Voices of the Peninsula: Energy, emotion should be focused on building for the future

Change can be a daunting process.


Even when we know that the change will be for the better, as humans we fear and oppose it. That is a part of the human condition.

It turns out that our School District is in the process of undergoing some change. Specifically, at this moment the change involves the three secondary schools in the Soldotna area. While it is generally agreed that the changes are positive ones for the education of the students involved, there is controversy surrounding the peripheral issues involved. As a Board member, and one of 9 who will be adjudicating the issues involved, I’d like to let the community know a few things as I see them.

Once the big question (whether to combine the high schools) was made, the “side” questions of what the details would look like took center stage. As you know, the district established a working group to oversee the definition of the question, as well as to provide recommendations to the board regarding school names, colors, and mascots, along with issues related to school climate and the physical aspects of the moves themselves. That committee has now finished its work, and has provided the board with a recommendation. Now it’s our turn.

As a result of the press coverage and the conversations in the community, we as board members have received a large number of emails and other communications which express the opinions of the authors on these subjects. Make no mistake … we appreciate them all. I don’t know if the people who sent them expected a response of some sort, but I have not responded directly to any of them. My thought was that the process would take its course and then these conversations would be fully held, with all the information available, in due time. There are, however, some recurring themes in many of the messages I’ve seen which I’d like to comment on.

The first concern that is often expressed relates to cost: How much money will this arrangement cost the District and, specifically, how much will changing the mascot/colors/name take out of the classroom financial allocations. There has been no attempt to establish a dollar amount available for this effort, nor do I think there should be. This process is going to be divisive and destructive enough without having either side of the conversation being able to use District cost estimates as a hammer to silence the dissent. A full and free exchange of ideas and solutions is critical here. These changes in configuration and site will cost money, and we will fund the changes. The expenditure will not, however, be anywhere near the numbers being used in many of the emails and letters we have received. At this time the extent of those changes is unknown, but the expense is expected to be minimal.

The idea that “the Board shouldn’t even listen to the other side” in favor of adopting the writer’s point of view is offensive to me. I have read many times that we should simply ignore the people who think differently as they don’t have the high ground or “will be gone in a couple of years”. That is simply no way to resolve a difference of opinion or perspective. We all need to respect the fact that our actions are having a profound impact on other people and we should be aware of what those impacts are … and the potential long term “collateral” damage that simple words can cause.

The other issue I have encountered is that there is some sort of intent, or agenda involved here at the Board or Administrative level. That is simply, and absolutely, not true. I do, however, understand that the people associated with Soldotna High School as well as the alumni of SOHI do have an opinion. I respect that. I also respect that the people who have called Skyview “their” school for the past twenty years also have an opinion. Both opinions are valid and deserve to be treated with respect. The point is that I will weigh them both on the way to making a decision … and value them equally in the conversation.

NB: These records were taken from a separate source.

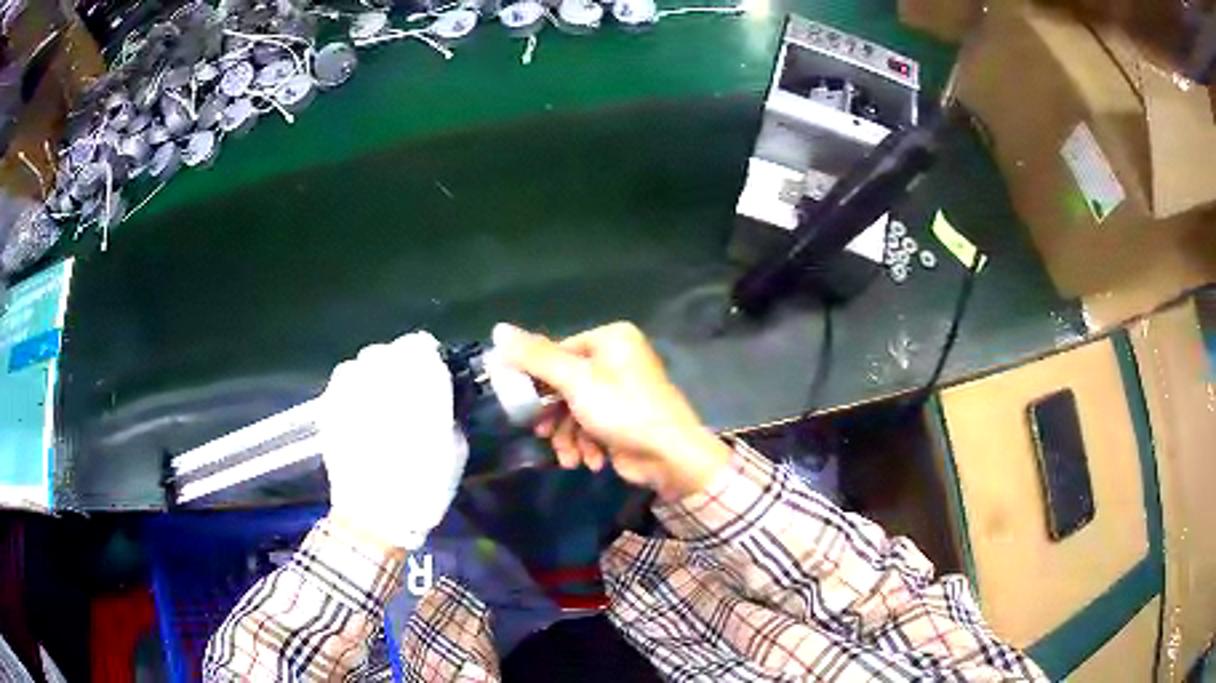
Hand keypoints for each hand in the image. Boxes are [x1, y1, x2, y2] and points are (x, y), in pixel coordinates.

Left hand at [318, 331, 467, 549]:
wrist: (374, 517)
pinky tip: (360, 409)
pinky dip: (354, 388)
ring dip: (375, 374)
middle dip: (401, 364)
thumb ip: (449, 411)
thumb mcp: (456, 450)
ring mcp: (350, 389)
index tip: (433, 374)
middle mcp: (380, 377)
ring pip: (364, 361)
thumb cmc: (423, 487)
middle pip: (391, 350)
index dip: (429, 357)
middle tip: (407, 391)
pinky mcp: (329, 404)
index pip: (421, 344)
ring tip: (380, 399)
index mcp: (418, 385)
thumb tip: (443, 395)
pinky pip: (344, 380)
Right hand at [493, 322, 730, 500]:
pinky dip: (587, 444)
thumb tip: (497, 328)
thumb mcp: (574, 380)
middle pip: (566, 384)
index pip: (558, 352)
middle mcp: (617, 359)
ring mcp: (622, 391)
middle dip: (554, 415)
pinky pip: (592, 425)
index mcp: (610, 339)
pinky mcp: (623, 419)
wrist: (670, 456)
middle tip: (540, 432)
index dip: (537, 380)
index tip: (520, 403)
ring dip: (569, 436)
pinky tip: (589, 461)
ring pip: (576, 409)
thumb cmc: (622, 409)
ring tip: (569, 458)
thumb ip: (535, 357)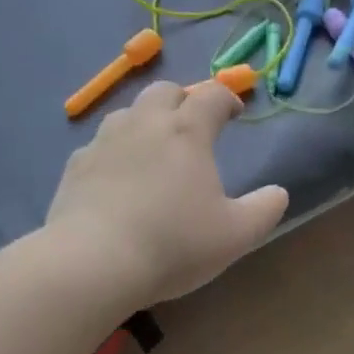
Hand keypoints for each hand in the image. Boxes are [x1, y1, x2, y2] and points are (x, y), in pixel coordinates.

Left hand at [47, 81, 287, 306]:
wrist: (93, 263)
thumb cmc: (174, 244)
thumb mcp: (236, 235)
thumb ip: (264, 209)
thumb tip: (278, 193)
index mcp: (187, 132)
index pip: (212, 95)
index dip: (228, 99)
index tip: (235, 114)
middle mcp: (144, 124)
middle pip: (165, 91)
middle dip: (184, 100)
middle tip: (194, 126)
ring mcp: (104, 142)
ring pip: (128, 112)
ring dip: (146, 120)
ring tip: (155, 149)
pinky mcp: (75, 166)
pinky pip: (99, 144)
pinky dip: (115, 151)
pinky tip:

My point here is that I know this is an emotional issue for the people who are directly “in” it. I get that. However, on a larger scale, we all need to be cognizant of the long term damage that this controversy can cause for the city of Soldotna and its environs. Between now and the School Board meeting in December, as well as at the meeting itself, I would encourage everyone involved to remember that you are dealing with your neighbors, and in some cases your friends. I believe it is one of those moments where we, as citizens of a community, can step up and demonstrate our ability to overcome obstacles and differences in favor of the larger good. Let’s focus our anger, our energy, and our enthusiasm on building something better … as opposed to attempting to undermine or weaken one another. In the larger picture, we will all be better off for having done so.

Joe Arness, of Nikiski, serves as the president of the Kenai Peninsula Borough School District Board of Education.